Your instructions: Entries below include pictures. Output exactly the lines from the one with "تحسين دقة المطالبات." down to the one with "Add to cart", both ends included, and leave the pictures out.

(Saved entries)
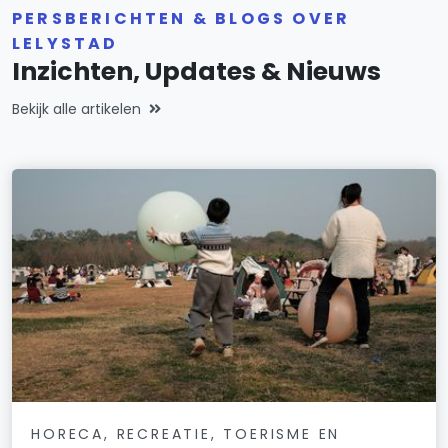
PERSBERICHTEN & BLOGS OVER
LELYSTAD
Inzichten, Updates & Nieuws
Bekijk alle artikelen
HORECA, RECREATIE, TOERISME EN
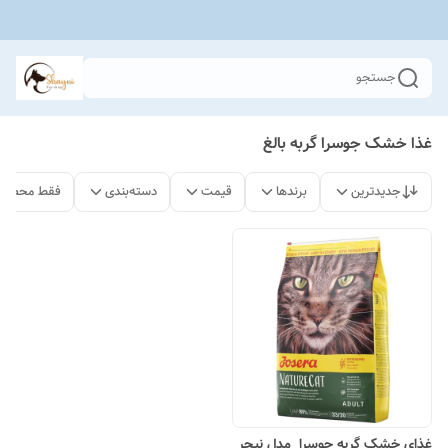
جستجو
غذا خشک جوسرا گربه بالغ
جدیدترین
برندها
قیمت
دسته‌بندی
فقط محصولا
غذای خشک گربه جوسرا مدل نیچر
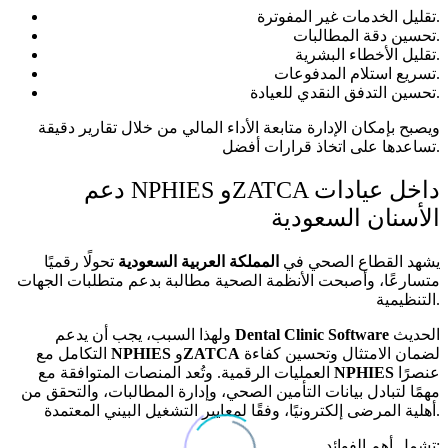
تقليل الخدمات غير المفوترة.
تحسين دقة المطالبات.
تقليل الأخطاء البشرية.
تسريع استلام المدفوعات.
تحسين التدفق النقدي للعيادة.
ويصبح بإمكان الإدارة متابعة الأداء المالي من خلال تقارير دقيقة
تساعدها على اتخاذ قرارات أفضل.
دعم NPHIES وZATCA داخل عيادات
الأسنان السعودية
يشهد القطاع الصحي في
المملكة العربية السعودية
تحولًا رقميًا
متسارعًا، وأصبحت الأنظمة الصحية مطالبة بدعم متطلبات الجهات
التنظيمية.
الحديث
Dental Clinic Software
ولهذا السبب، يجب أن يدعم
لضمان الامتثال وتحسين كفاءة
ZATCA
و
NPHIES
التكامل مع
عنصرًا
NPHIES
العمليات الرقمية. وتُعد المنصات المتوافقة مع
مهمًا لتبادل بيانات التأمين الصحي، وإدارة المطالبات، والتحقق من
أهلية المرضى إلكترونيًا، وفقًا لمعايير التشغيل البيني المعتمدة.
تشمل أهم الفوائد:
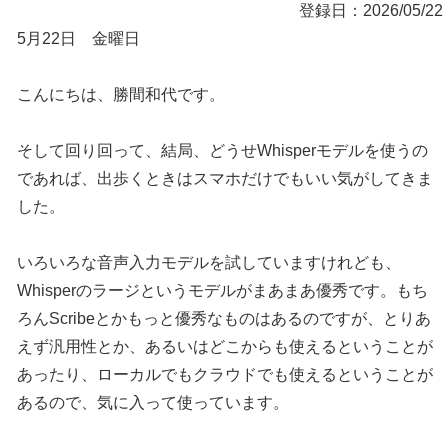
登録日：2026/05/22
5月22日 金曜日
こんにちは、勝間和代です。
そして回り回って、結局、どうせWhisperモデルを使うの
であれば、出歩くときはスマホだけでもいい気がしてきま
した。
いろいろな音声入力モデルを試していますけれども、
Whisperのラージというモデルがまあまあ優秀です。もち
ろんScribeとかもっと優秀なものはあるのですが、とりあ
えず汎用性とか、あるいはどこからも使えるということが
あったり、ローカルでもクラウドでも使えるということが
あるので、気に入って使っています。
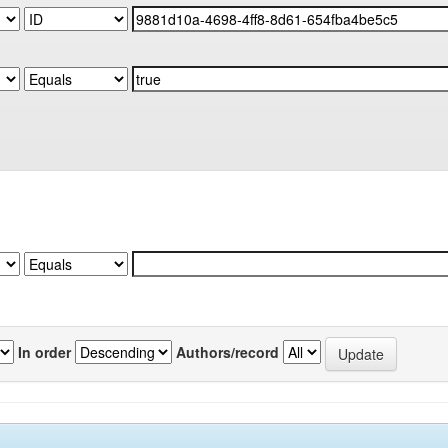
In order
Authors/record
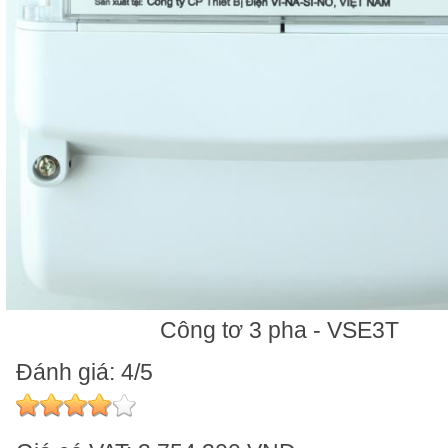
Công tơ 3 pha - VSE3T
Đánh giá: 4/5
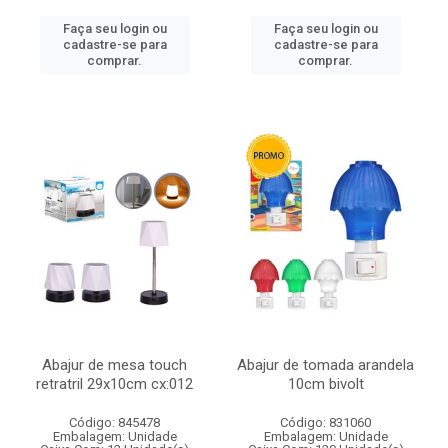
Faça seu login ou
Faça seu login ou
cadastre-se para
cadastre-se para
comprar.
comprar.
Abajur de mesa touch
Abajur de tomada arandela
retratril 29x10cm cx:012
10cm bivolt
Código: 845478
Código: 831060
Embalagem: Unidade
Embalagem: Unidade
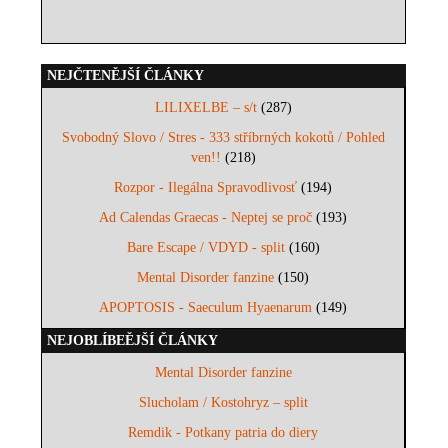
NEJČTENĚJŠÍ ČLÁNKY
LILIXELBE – s/t
(287)
Svobodný Slovo / Stres - 333 stříbrných kokotů / Pohled
ven!!
(218)
Rozpor - Ilegálna Spravodlivosť
(194)
Ad Calendas Graecas - Neptej se proč
(193)
Bare Escape / VDYD - split
(160)
Mental Disorder fanzine
(150)
APOPTOSIS - Saeculum Hyaenarum
(149)
NEJOBLÍBEĚJŠÍ ČLÁNKY
Mental Disorder fanzine
Slucholam / Kostohryz – split
Remdik - Potkany patria do diery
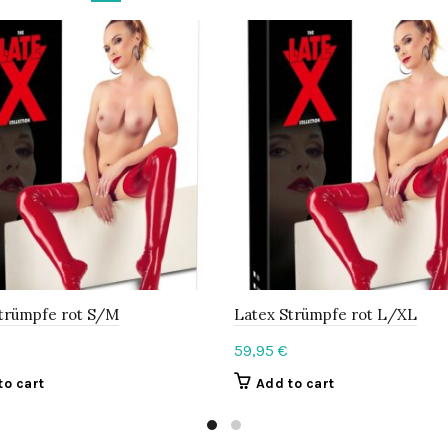
trümpfe rot S/M
Latex Strümpfe rot L/XL
59,95
€
to cart
Add to cart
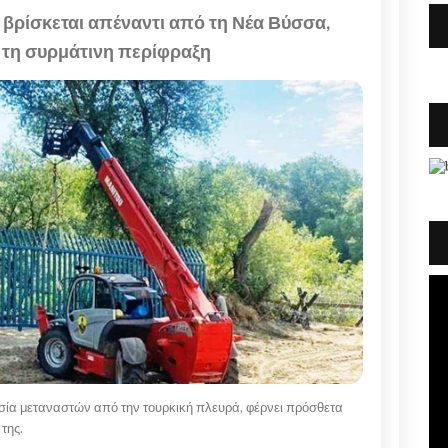
α βρίσκεται απέναντι από τη Νέα Βύσσα,
 τη συρμάτινη περίφραξη
σία μεταναστών από την τουρκική πλευρά, φέρνει πρόσθετα
 της.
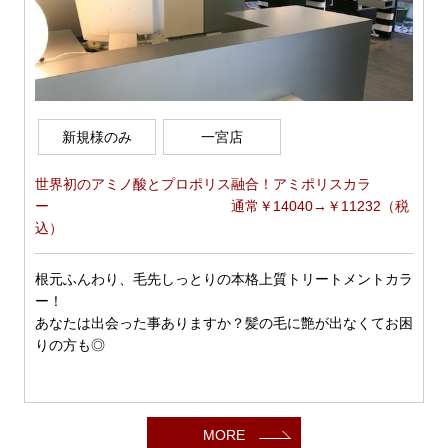
新規様のみ
一宮店
世界初のアミノ酸とプロポリス融合！アミポリスカラ
ー 通常￥14040→￥11232（税
込）
根元ふんわり、毛先しっとりの本格上質トリートメントカラ
ー！
あなたは出会った事ありますか？髪の毛に艶が出なくてお困
りの方も◎
MORE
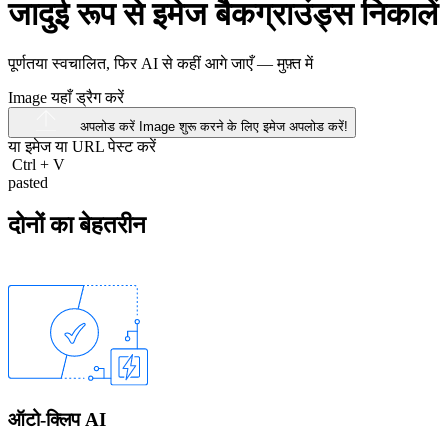
जादुई रूप से इमेज बैकग्राउंड्स निकालें
पूर्णतया स्वचालित, फिर AI से कहीं आगे जाएँ —
मुफ़्त में
Image यहाँ ड्रैग करें
अपलोड करें Image
शुरू करने के लिए इमेज अपलोड करें!
या इमेज या
URL
पेस्ट करें
Ctrl
+
V
pasted
दोनों का बेहतरीन
ऑटो-क्लिप AI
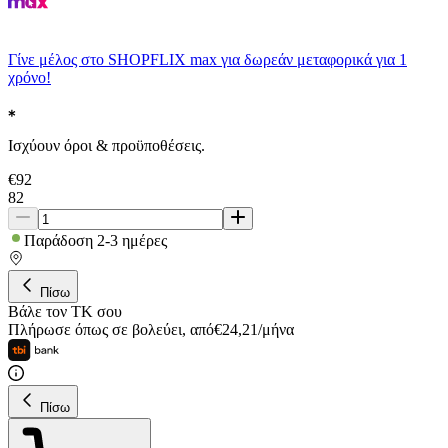
Γίνε μέλος στο SHOPFLIX max για δωρεάν μεταφορικά για 1
χρόνο!
Ισχύουν όροι & προϋποθέσεις.
€
92
82
Παράδοση 2-3 ημέρες
Πίσω
Βάλε τον ΤΚ σου
Πλήρωσε όπως σε βολεύει
,
από
€
24,21
/
μήνα
Πίσω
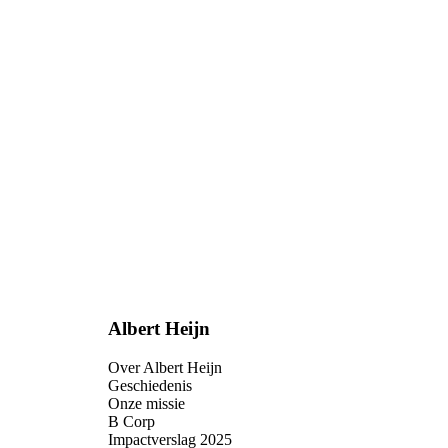
Albert Heijn
Over Albert Heijn
Geschiedenis
Onze missie
B Corp
Impactverslag 2025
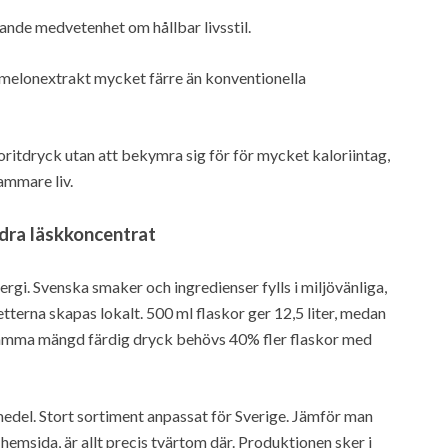
ande medvetenhet om hållbar livsstil.
nmelonextrakt mycket färre än konventionella
oritdryck utan att bekymra sig för för mycket kaloriintag,
sammare liv.
dra läskkoncentrat
rgi. Svenska smaker och ingredienser fylls i miljövänliga,
tterna skapas lokalt. 500 ml flaskor ger 12,5 liter, medan
 samma mängd färdig dryck behövs 40% fler flaskor med
del. Stort sortiment anpassat för Sverige. Jämför man
emsida, är allt precis tvärtom där. Produktionen sker i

Solved exercise:
تحسين دقة المطالبات.
تقليل الأخطاء البشرية.
تسريع استلام المدفوعات.
تحسين التدفق النقدي للعيادة.
ويصبح بإمكان الإدارة متابعة الأداء المالي من خلال تقارير دقيقة
تساعدها على اتخاذ قرارات أفضل.
دعم NPHIES وZATCA داخل عيادات
الأسنان السعودية
يشهد القطاع الصحي في
المملكة العربية السعودية
تحولًا رقميًا
متسارعًا، وأصبحت الأنظمة الصحية مطالبة بدعم متطلبات الجهات
التنظيمية.
الحديث
Dental Clinic Software
ولهذا السبب، يجب أن يدعم
لضمان الامتثال وتحسين كفاءة
ZATCA
و
NPHIES
التكامل مع
عنصرًا
NPHIES
العمليات الرقمية. وتُعد المنصات المتوافقة مع
مهمًا لتبادل بيانات التأمين الصحي، وإدارة المطالبات، والتحقق من
أهلية المرضى إلكترونيًا، وفقًا لمعايير التشغيل البيني المعتمدة.
تشمل أهم الفوائد:
登録日：2026/05/22
5月22日 金曜日
こんにちは、勝間和代です。
そして回り回って、結局、どうせWhisperモデルを使うの
であれば、出歩くときはスマホだけでもいい気がしてきま
した。
いろいろな音声入力モデルを試していますけれども、
Whisperのラージというモデルがまあまあ優秀です。もち
ろんScribeとかもっと優秀なものはあるのですが、とりあ
えず汎用性とか、あるいはどこからも使えるということが
あったり、ローカルでもクラウドでも使えるということが
あるので、気に入って使っています。
In order
Authors/record
Công tơ 3 pha - VSE3T
Đánh giá: 4/5
Faça seu login ou
Faça seu login ou
cadastre-se para
cadastre-se para
comprar.
comprar.
Abajur de mesa touch
Abajur de tomada arandela
retratril 29x10cm cx:012
10cm bivolt
Código: 845478
Código: 831060
Embalagem: Unidade
Embalagem: Unidade
NEJČTENĚJŠÍ ČLÁNKY
LILIXELBE – s/t
(287)
Svobodný Slovo / Stres - 333 stříbrných kokotů / Pohled
ven!!
(218)
Rozpor - Ilegálna Spravodlivosť
(194)
Ad Calendas Graecas - Neptej se proč
(193)
Bare Escape / VDYD - split
(160)
Mental Disorder fanzine
(150)
APOPTOSIS - Saeculum Hyaenarum
(149)
NEJOBLÍBEĚJŠÍ ČLÁNKY
Mental Disorder fanzine
Slucholam / Kostohryz – split
Remdik - Potkany patria do diery
trümpfe rot S/M
Latex Strümpfe rot L/XL
59,95
€
to cart
Add to cart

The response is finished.